A indústria de transformação representa 12,9% do PIB, segundo o IBGE, mas responde por 29,5% da arrecadação tributária - a maior carga entre todos os setores. “A reivindicação é por isonomia, equiparação, e não vantagens ou regimes especiais”, esclarece Rocha.
O segundo fator é a taxa de juros, hoje em 13,75%. “Entendemos e apoiamos a missão de ter a inflação sob controle, mas o mesmo remédio que cura também mata, de acordo com a intensidade da dose”, diz. “A taxa de juros, caso não esteja em patamares razoáveis, bloqueia o acesso à tecnologia de fronteira e deixa o setor obsoleto perante a concorrência global, o que impacta na produtividade.”
IEDI e a CNI também apostam na melhoria do ambiente de negócios para impulsionar competitividade e poder de atração de fábricas para o país em meio ao processo de reconfiguração das cadeias globais. Destacam, nesse contexto, a importância de modernizar a infraestrutura e a logística em todas as regiões, corrigindo a concentração industrial de Sul e Sudeste.
“Nas últimas décadas, não investimos sequer para repor a depreciação da nossa infraestrutura existente. Por isso que, com alguma frequência, vemos pontes caindo, buracos abrindo em rodovias. E, com os eventos climáticos extremos, a estrutura física estará ainda mais sob pressão”, diz Rafael Cagnin, economista do IEDI, “Precisamos eliminar gargalos para escoar melhor a produção. Falo de infraestrutura de portos e ferrovias, principalmente.”
De acordo com diagnóstico da Confederação Nacional dos Transportes (CNT), a modernização da infraestrutura exige a construção de 35 mil quilômetros de malha ferroviária, além da revitalização de parte dos 28 mil quilômetros existentes - a mesma extensão que o Brasil tinha em 1922, sendo que cerca de 30% dos trilhos estão sem condição de uso.
“O Estado tem que fazer a manutenção dos ativos de infraestrutura. Foi um investimento feito no passado e é riqueza do país. Se a logística permanece cara e ineficiente, causa riscos para as pessoas, prejudica o fluxo de mercadorias e atrapalha a competitividade das empresas”, comenta a diretora de desenvolvimento industrial e economia da CNI, Lytha Spíndola.

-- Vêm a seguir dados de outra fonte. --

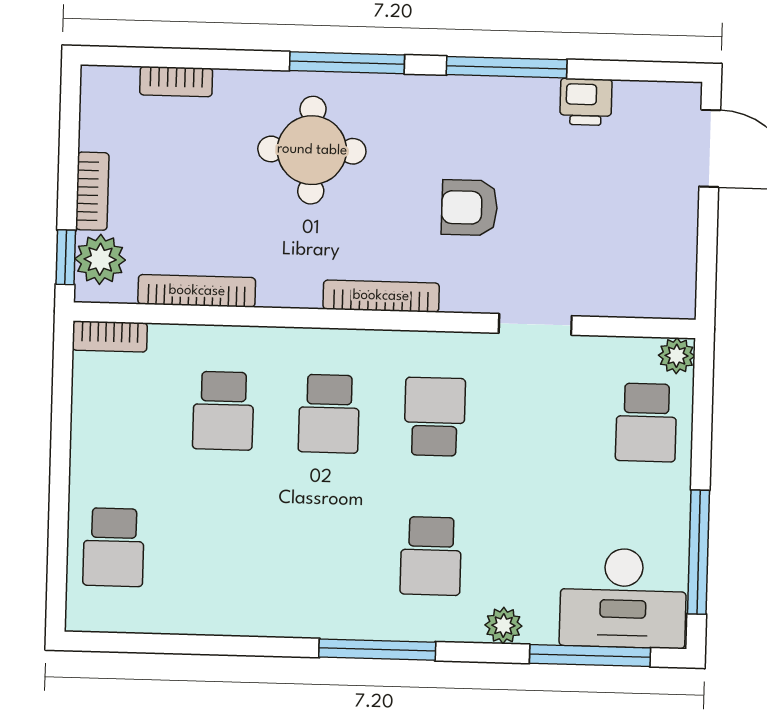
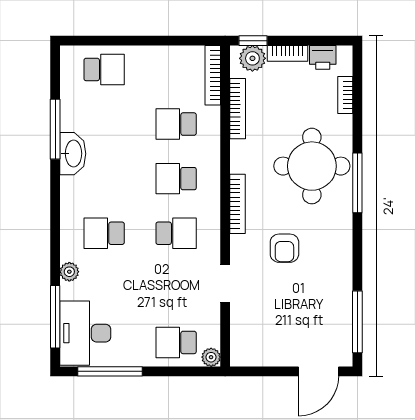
window: (507, 67) -> (357, 322), moved
printer: (586, 102) -> (323, 57), moved, turned -90
round table: (312, 150) -> (312, 166), width x1.36, depth x1.36
armchair: (469, 208) -> (284, 248), turned 180
bookcase: (110, 336) -> (213, 75), width x1.56
school desk: (114, 547) -> (104, 69), turned 180
washbasin: (275, 612) -> (73, 154), added
window: (377, 650) -> (55, 129), moved

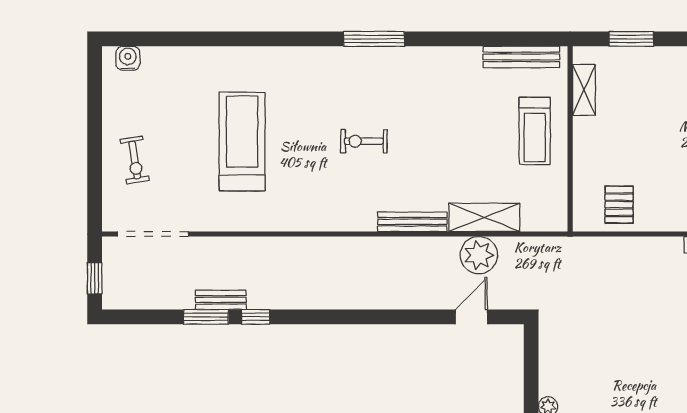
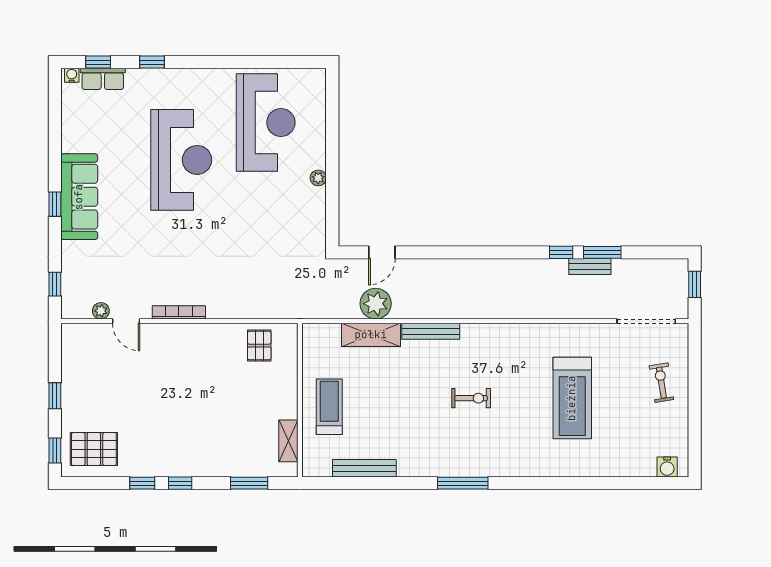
bench: (521, 57) -> (364, 468), moved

A executiva lamenta que o debate sobre o papel do Estado no desenvolvimento econômico tenha sido criminalizado nos últimos anos e defende que o governo deve se responsabilizar em conduzir a reindustrialização com a devida transparência. “Não há tudo ou nada nesse debate. O Estado tem mecanismos de subsídios que, em alguns casos, são absolutamente necessários. Outros países já estão incentivando suas indústrias com objetivos inclusive de segurança nacional, alimentar e sanitária. Estamos atrasados”, afirma.